I had been uncertain of a lot of things over the past weeks—that night, however, left no room for uncertainty.

Collin always knew exactly what he was doing.  When we kissed, his lips were the perfect answer to my unspoken questions; his hands were the gentle strength of silk—or the refined roughness of polished wood.  He always said the right thing, the most beautiful things—reassurance when I needed it, lovely words when that’s what I wanted, and gently funny quips whispered into my ear when it was exactly the right thing to say.  His body quenched a thirst and lit a fire in my veins.  And the things he could do with it… every inch of him left me breathless.

“How many girls have you been with?” I asked him later that night while we lay together under the blankets, warm and comfortable.  My bones had felt like jelly.

His smile had been begrudging.  “A few.  What about you—there’s no way I’m the only guy you’ve been with.” His eyebrow quirked with suggestive question.

I’d smiled.  “You’re not.”

“You’re the only shifter I’ve ever been with.”

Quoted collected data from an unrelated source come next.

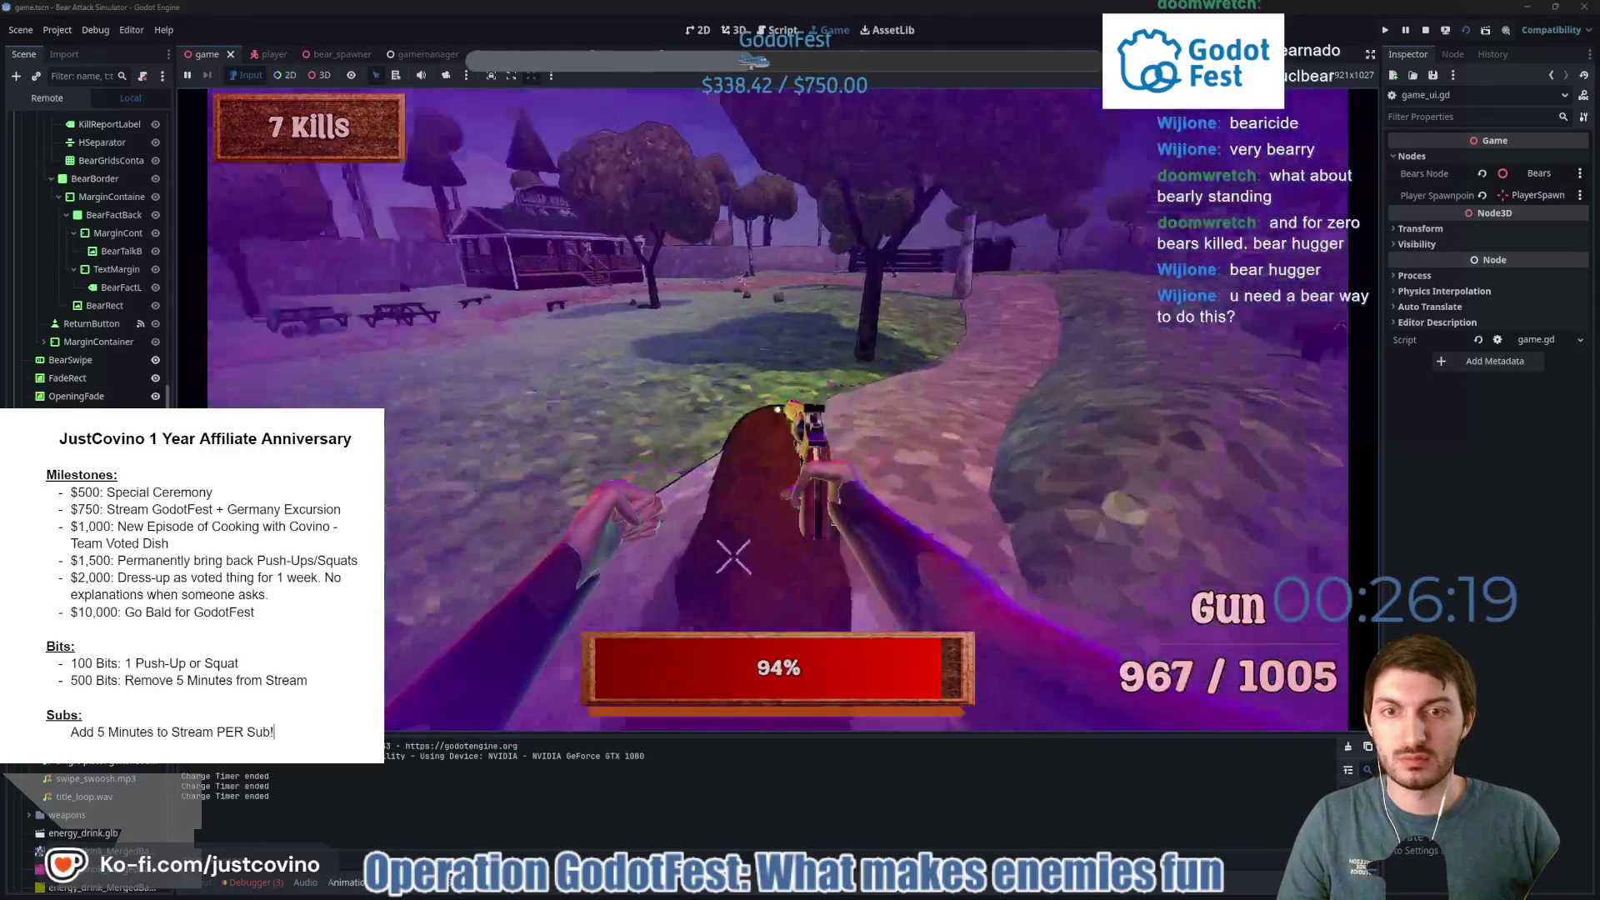
left_click(777, 410)
left_click(778, 409)
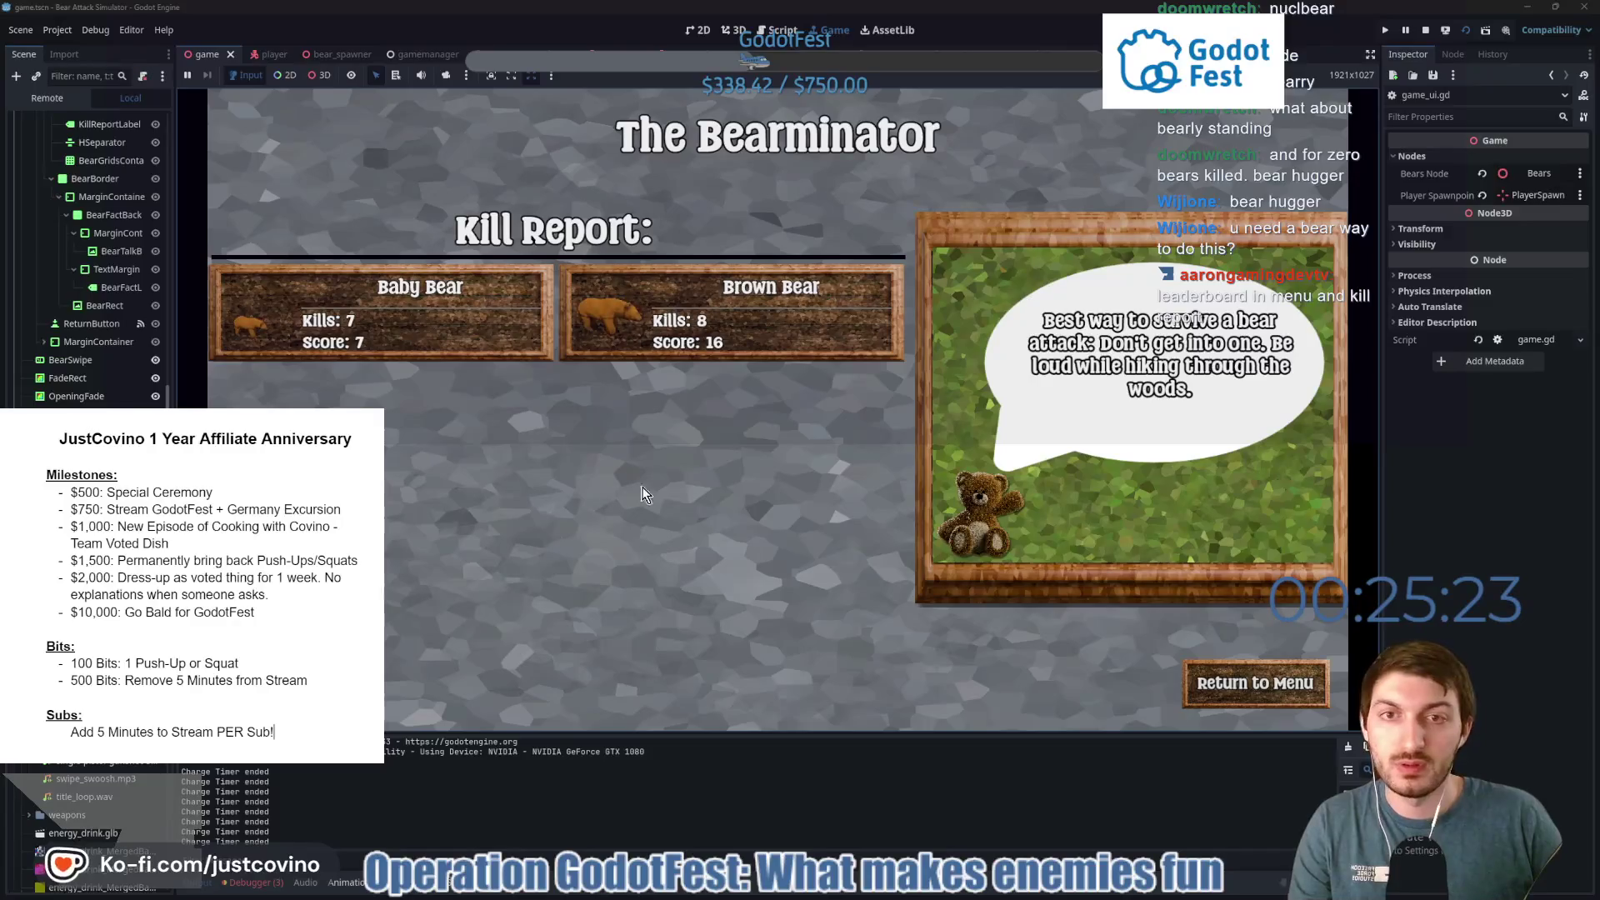
Mute the running game's audio from the Game view toolbar speaker icon.
left_click(423, 75)
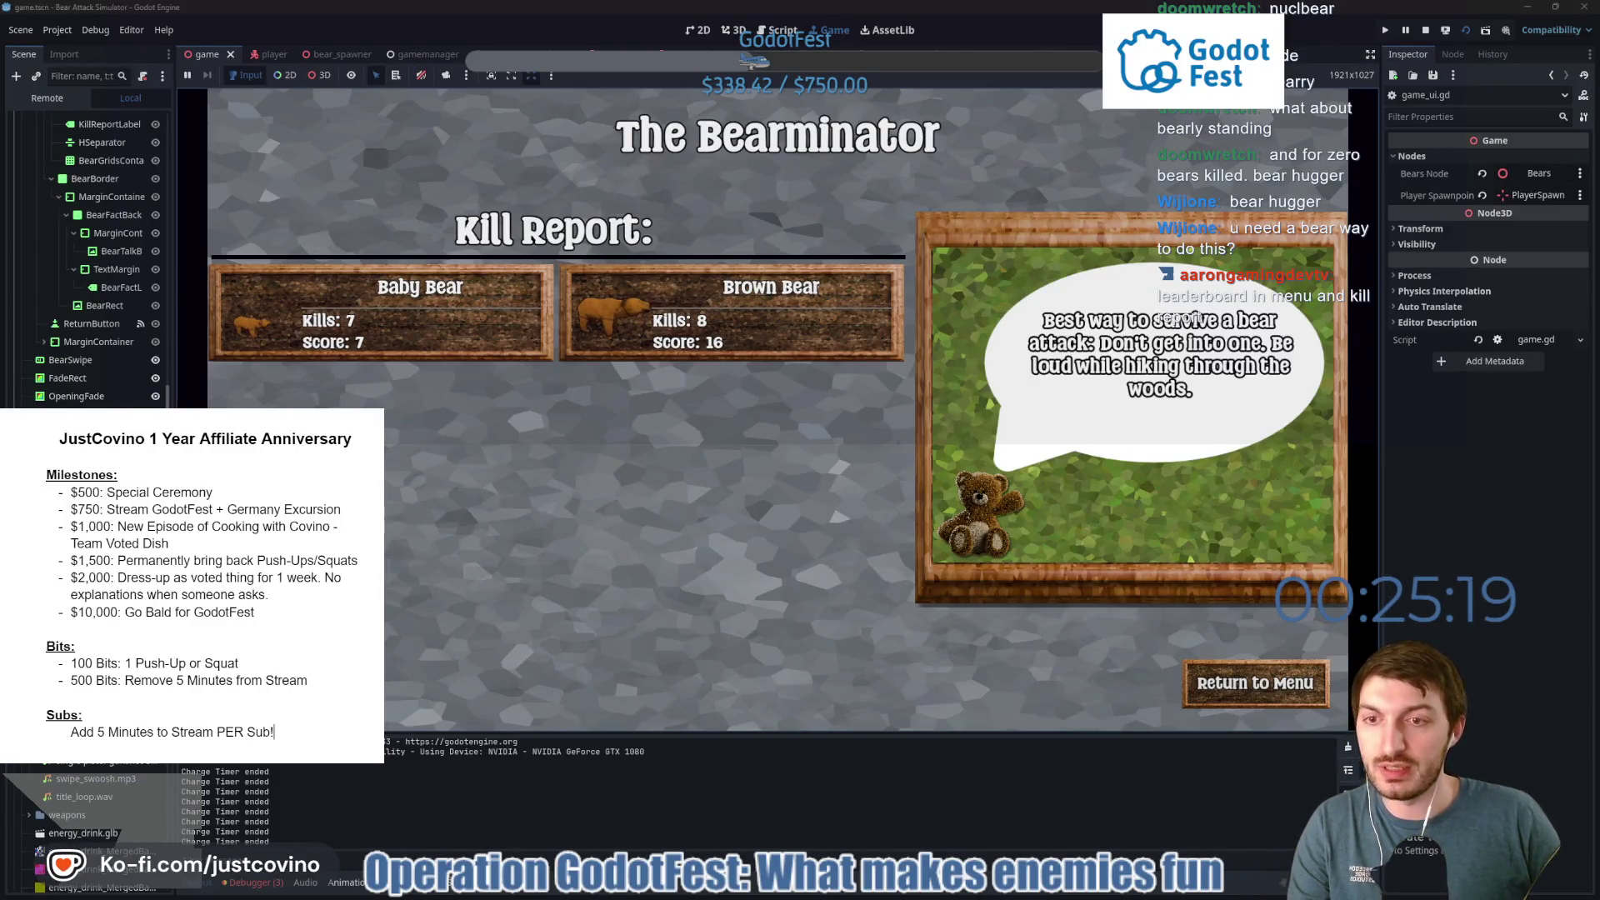
mouse_move(302, 308)
left_mouse_down()
mouse_move(442, 468)
mouse_move(740, 313)
mouse_move(356, 280)
mouse_move(300, 310)
left_mouse_up()
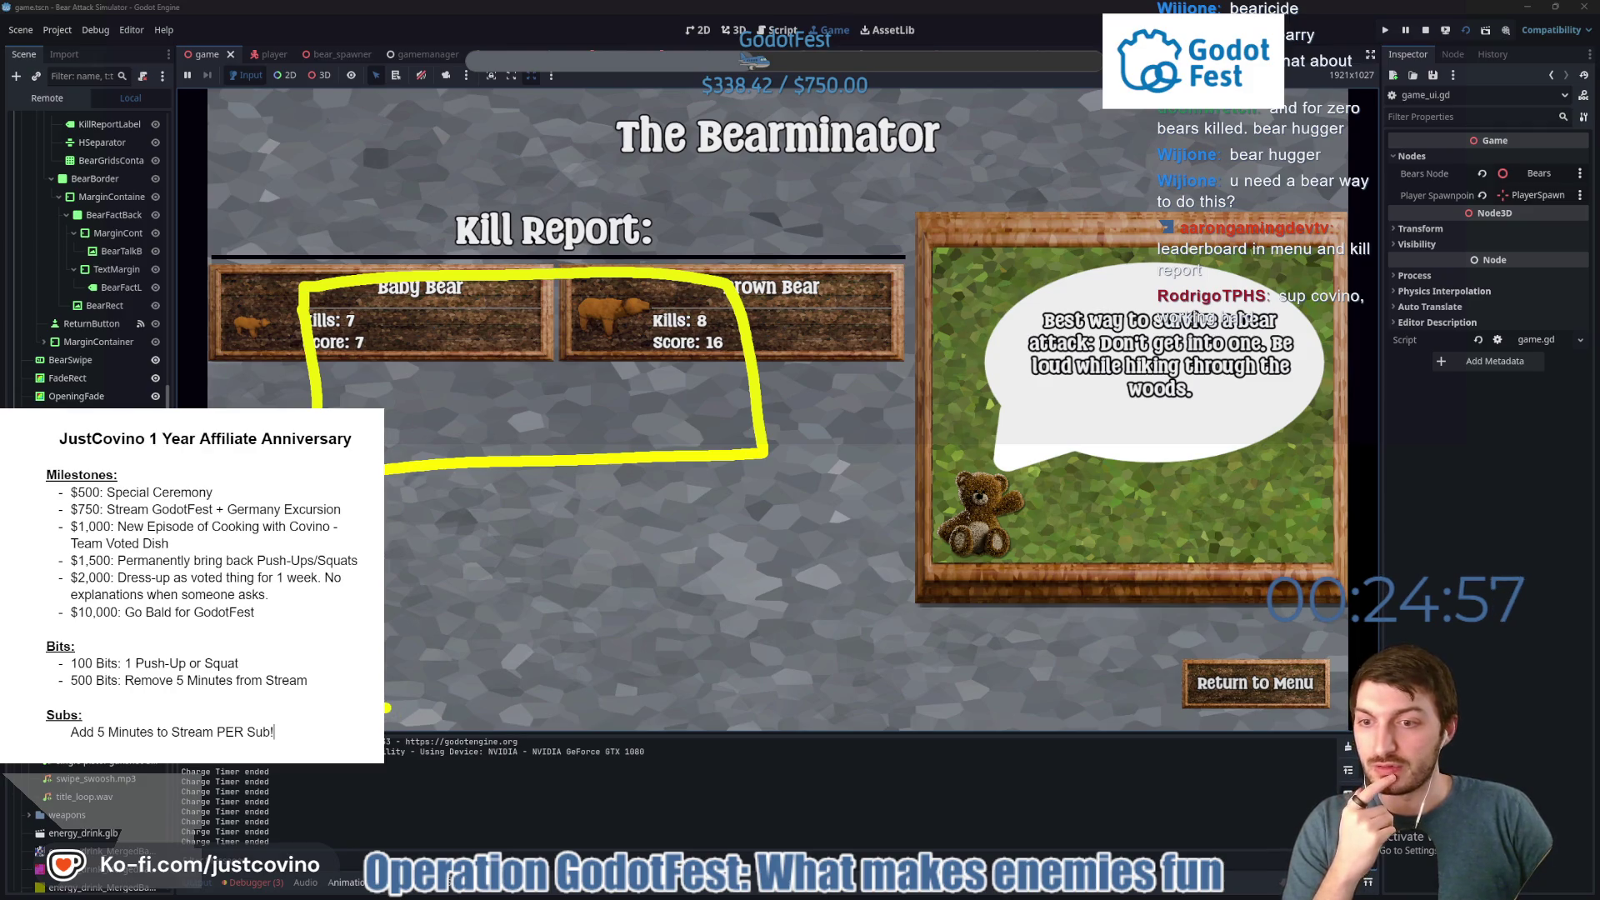
left_click_drag(387, 708, 388, 707)
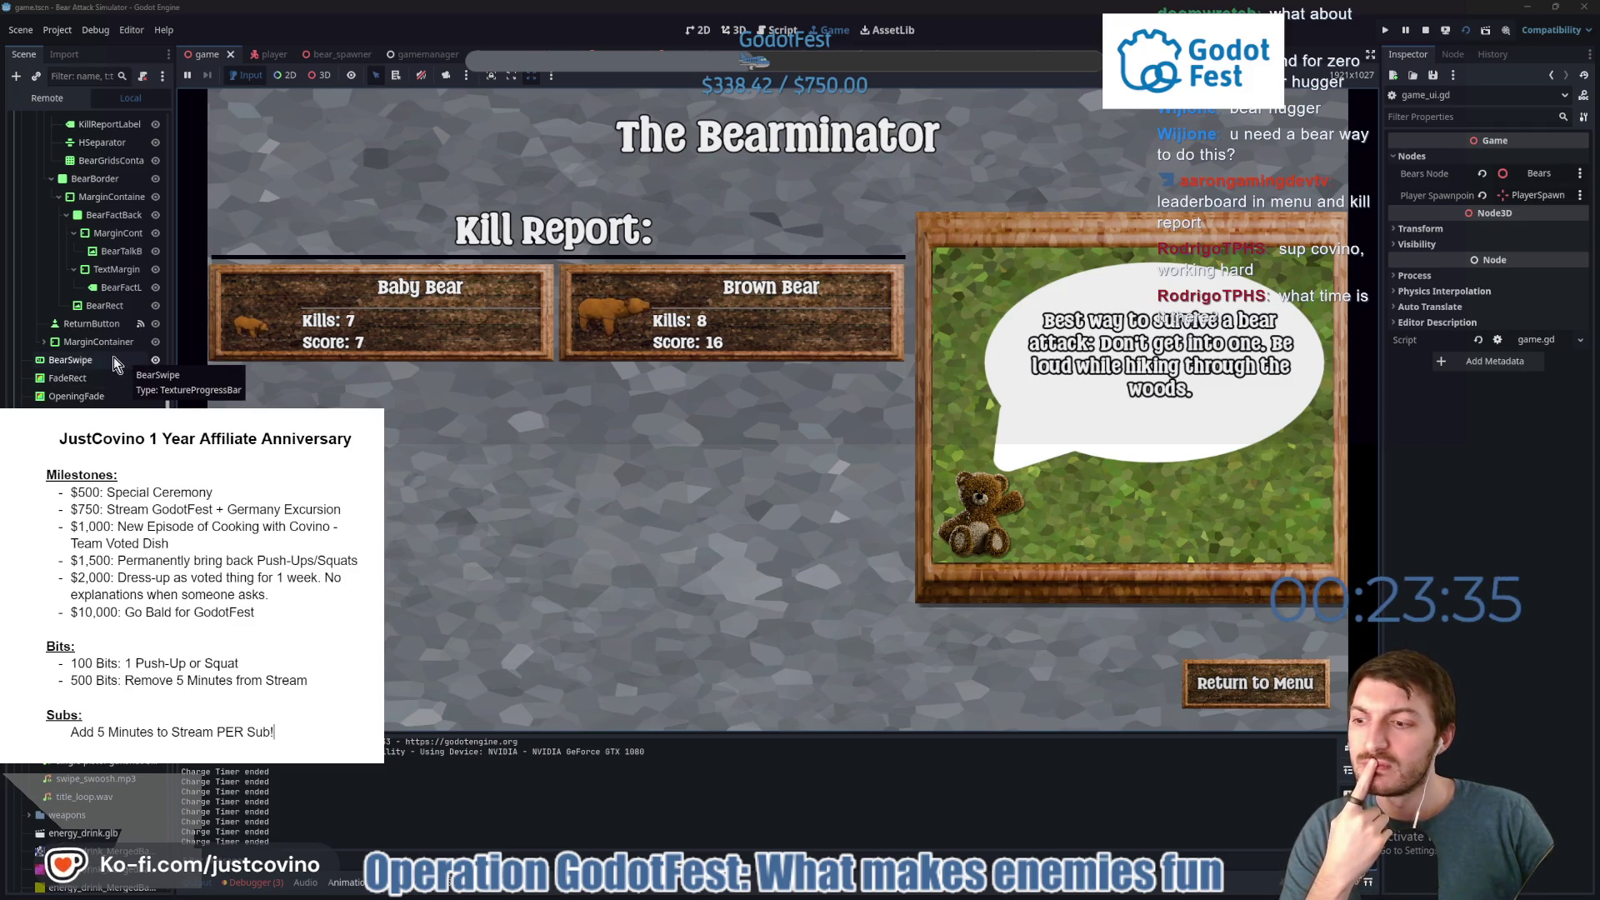
Stop the running game to return to the editor.
scroll(113, 357, "up", 5)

“What?” That had surprised me. I’d pulled my face back by a couple of inches so I could see him more clearly. I mean, he was the only shifter I’d ever been with, but that was hardly a feat.  Collin on the other hand… well, everybody knew Collin.  “Really?”

He’d nodded.  “Being with another shifter always seemed…I don’t know—sharing the warmth always seemed more important than just a one-night-stand, I guess.  And I never met another shifter that was worth it.”

That was the night I told him I loved him.